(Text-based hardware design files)
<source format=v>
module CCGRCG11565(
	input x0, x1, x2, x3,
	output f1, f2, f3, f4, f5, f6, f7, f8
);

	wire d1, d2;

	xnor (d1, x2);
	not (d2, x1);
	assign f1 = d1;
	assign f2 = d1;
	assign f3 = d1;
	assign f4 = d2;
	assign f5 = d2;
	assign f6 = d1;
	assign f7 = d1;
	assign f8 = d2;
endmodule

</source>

---

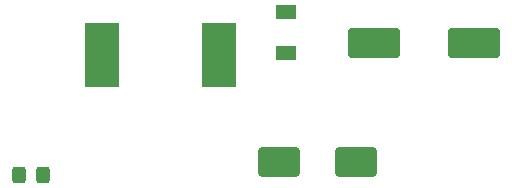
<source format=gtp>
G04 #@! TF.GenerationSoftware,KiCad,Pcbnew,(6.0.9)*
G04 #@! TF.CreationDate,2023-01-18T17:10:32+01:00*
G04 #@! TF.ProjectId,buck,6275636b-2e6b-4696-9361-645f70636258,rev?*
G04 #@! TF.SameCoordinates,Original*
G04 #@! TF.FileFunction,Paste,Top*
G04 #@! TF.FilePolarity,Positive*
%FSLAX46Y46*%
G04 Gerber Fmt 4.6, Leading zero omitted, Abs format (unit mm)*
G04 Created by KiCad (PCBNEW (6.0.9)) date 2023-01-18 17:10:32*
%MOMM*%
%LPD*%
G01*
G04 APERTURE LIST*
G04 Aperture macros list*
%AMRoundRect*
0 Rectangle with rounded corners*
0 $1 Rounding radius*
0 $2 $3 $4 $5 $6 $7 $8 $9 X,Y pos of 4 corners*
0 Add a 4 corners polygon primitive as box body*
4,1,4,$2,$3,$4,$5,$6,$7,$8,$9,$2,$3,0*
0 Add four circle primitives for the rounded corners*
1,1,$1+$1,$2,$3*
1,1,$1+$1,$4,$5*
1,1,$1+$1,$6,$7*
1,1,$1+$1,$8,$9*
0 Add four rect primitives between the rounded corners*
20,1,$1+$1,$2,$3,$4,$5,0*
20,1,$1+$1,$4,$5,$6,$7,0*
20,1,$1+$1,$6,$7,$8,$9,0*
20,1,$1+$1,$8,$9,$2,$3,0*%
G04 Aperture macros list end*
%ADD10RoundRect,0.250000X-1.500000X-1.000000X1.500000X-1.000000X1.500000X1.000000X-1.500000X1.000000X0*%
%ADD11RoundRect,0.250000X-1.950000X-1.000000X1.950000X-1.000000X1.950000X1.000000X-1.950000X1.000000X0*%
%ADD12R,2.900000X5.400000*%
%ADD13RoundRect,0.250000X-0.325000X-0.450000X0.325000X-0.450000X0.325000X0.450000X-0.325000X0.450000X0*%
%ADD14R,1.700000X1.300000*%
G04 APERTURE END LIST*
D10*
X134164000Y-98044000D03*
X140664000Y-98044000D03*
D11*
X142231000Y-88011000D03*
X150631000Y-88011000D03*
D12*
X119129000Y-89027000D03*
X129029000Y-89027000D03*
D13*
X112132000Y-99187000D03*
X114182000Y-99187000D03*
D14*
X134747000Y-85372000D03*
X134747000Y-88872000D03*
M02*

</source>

Your objective ▸
A single number is required: the count of lines in the records that include the string "rounded".

Solution to this task ▸
3